According to Morrison, both Salas-Romer and Yale’s approach is not shared by all developers, some of whom have seemed exclusively interested in profit.

She praised the Office of New Haven and State Affairs for communicating with Dixwell residents and seeking ways to involve local construction workers in the building of the new colleges.

George Clarke, president of the Greater New Haven Business & Professional Association, Inc., a Dixwell-based nonprofit that works to empower minority business owners, said that over the course of his 30 years at the non-profit, Yale has become more conscientious about working with residents of the neighborhoods that surround it.

“Lately it seems that the change has escalated to the point where Yale is sitting down meeting with community leaders of all types and saying, ‘How can we help?’ and ‘How can we do things better?’” Clarke said.

As Yale has poured money into Science Park, Vincent Yik, who owns Vinnie’s Food Store on Winchester Avenue, about two blocks from Salas-Romer’s new development, has reaped the benefits.

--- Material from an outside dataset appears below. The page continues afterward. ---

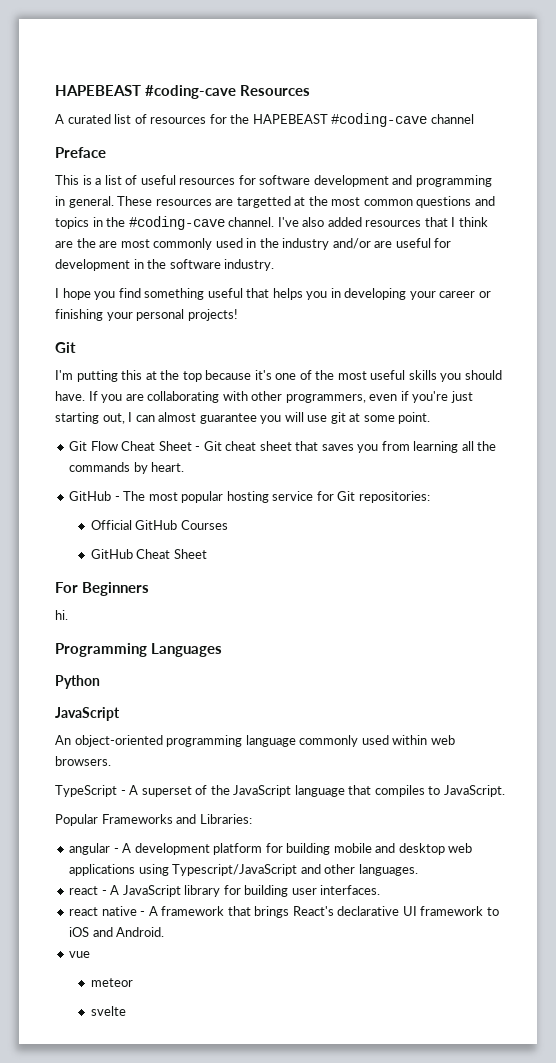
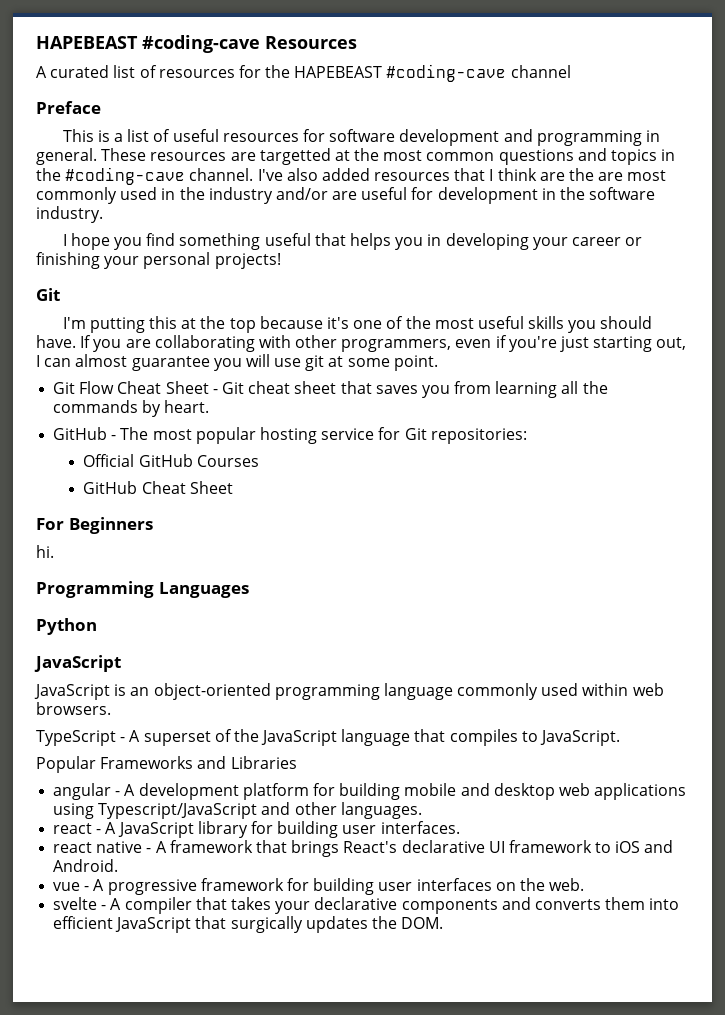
[55,735,71,745] An -> [34,684,150,700] JavaScript is an
[199,814,252,824] Libraries: -> [230,756,297,769] Libraries
[90,978,133,987] [90,1006,126,1016] // meteor // svelte -> [84,878,585,895] [53,897,680,914] [53,916,444,933] - A progressive framework for building user interfaces on the web. // svelte - A compiler that takes your declarative components and converts them into efficient JavaScript that surgically updates the DOM.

Since 2000, when he opened his convenience store, the neighborhood has transformed and his business has improved.

“I’m here everyday,” he said. “I can see the change. More people come from the Science Park offices.”

Yik said he was happy to hear of Salas-Romer’s plans — competition could strengthen his business, and attract more people to the neighborhood.

Even so, Melton described an attitude of anxiety among residents regarding the possibility that they could be displaced through large development projects catering to wealthier people. As an example, Melton recalled that a few years ago, his neighbors whispered a rumor that Yale planned to buy up their homes on Henry Street.

Salas-Romer hopes his development will appeal both to members of the Yale community, including graduate students and researchers at Science Park and neighbors with no Yale affiliation.

“One of the things that we like about the project in Ashmun, Munson and Henry is that it kind of closes [the gap between Yale and neighbors],” Salas-Romer said. “It’s like the center of this whole community that is being revitalized.”

Salas-Romer is also known for developing the Palladium Building at 139 Orange St., where one of his tenants is a branch of the G Cafe.